I had a sour beer go "purple".. it was definitely oxidation. These three sours were all brewed with the same wort. Later on I tasted it and confirmed the cardboard flavor/color was oxidation. Luckily it never turned to vinegar on me.

[ame]https://www.youtube.com/watch?v=WfPo_y2QZag&index=4&list=PLibE2BjPG_8Hd8ijiJI6ViBCZZwahsceQ[/ame]
 
So kinda reviving a dead thread, but I can't find any answers so I will just post what I found.

I made my first Berliner Weisse and it had a perfect color to it out of the carboy. I used White Labs Lacto in the primary. Transferred it to a keg and within a few days it had changed color to the peachy/purple color everyone's pics are showing, just like Mikeals.

It didn't taste like cardboard and while the taste wasn't exactly like a Berliner Weisse I can't say for sure that the taste was or was not compromised by this. It tasted the same until we finished the keg and we obviously drank it so it wasn't a horrible off flavor. Plus it happened almost immediately.

Cleaned out the keg yesterday and all the yeast and sediment was purple.
Here is a pic of the stuff on my finger:

IMG_0887.jpg
 
So kinda reviving a dead thread, but I can't find any answers so I will just post what I found.

I made my first Berliner Weisse and it had a perfect color to it out of the carboy. I used White Labs Lacto in the primary. Transferred it to a keg and within a few days it had changed color to the peachy/purple color everyone's pics are showing, just like Mikeals.

It didn't taste like cardboard and while the taste wasn't exactly like a Berliner Weisse I can't say for sure that the taste was or was not compromised by this.
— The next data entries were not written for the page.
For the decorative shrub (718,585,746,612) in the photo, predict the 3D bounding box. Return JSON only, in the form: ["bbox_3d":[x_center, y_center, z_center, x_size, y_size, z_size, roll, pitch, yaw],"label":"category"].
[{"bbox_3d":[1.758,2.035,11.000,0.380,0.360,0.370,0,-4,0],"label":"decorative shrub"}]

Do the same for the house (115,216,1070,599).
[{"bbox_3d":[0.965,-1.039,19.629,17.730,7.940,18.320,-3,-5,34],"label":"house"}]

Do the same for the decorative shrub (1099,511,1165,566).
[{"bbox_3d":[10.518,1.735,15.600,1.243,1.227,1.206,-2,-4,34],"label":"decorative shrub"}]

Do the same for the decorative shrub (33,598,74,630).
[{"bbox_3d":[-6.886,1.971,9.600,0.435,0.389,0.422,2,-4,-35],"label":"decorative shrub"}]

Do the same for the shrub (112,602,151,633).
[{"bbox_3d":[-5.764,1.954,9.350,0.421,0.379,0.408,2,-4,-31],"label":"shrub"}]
It tasted the same until we finished the keg and we obviously drank it so it wasn't a horrible off flavor. Plus it happened almost immediately.
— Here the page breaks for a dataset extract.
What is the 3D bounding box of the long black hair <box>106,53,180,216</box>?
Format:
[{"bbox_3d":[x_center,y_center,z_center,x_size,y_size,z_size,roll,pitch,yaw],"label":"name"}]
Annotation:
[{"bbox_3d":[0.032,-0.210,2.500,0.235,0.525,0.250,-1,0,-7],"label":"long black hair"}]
Cleaned out the keg yesterday and all the yeast and sediment was purple.
Here is a pic of the stuff on my finger:

Wait whoa... THAT IS IT! I am having this exact same problem. Anyone figure out the cause?
 
This thread is very old but this just happened to me!

The beer didn't touch stainless steel... Tested a half bottle today, 3 days after bottling, and it was purple. Since it was the dregs and I just bottled half a bottle to see if carbonation was going well, I can't rule out oxidation. There is some Berliner Weiss taste and another weird taste too. But not actually terrible.

When carbonation is fully complete I'll check some of the fully filled bottles and we will see if the issue held for the whole batch.
 
In the interest of continuing an old thread I just went to check on a keg of pilsner I'd had in the fridge for some months without getting attention. It was my first attempt at a pilsner, and somewhere along the lines I messed up causing the beer to never really clear - which resulted in me leaving it in storage for months longer than what other people likely would.

Either way, pulled a glass off the keg tonight to find the beer had not improved and decided the keg capacity could be better used for something else. Upon dumping the beer it was all grayish / purple! It also tasted a bit tart - almost Brett-y (there's never been brett in the keg before, and obviously brett doesn't turn beers purple.) I've seen elsewhere that pilsner malt resulted in some purple-ish hot break, maybe that's a contributing factor. Maybe oxygen. Maybe something in old kegs that is leaking into the new liquid?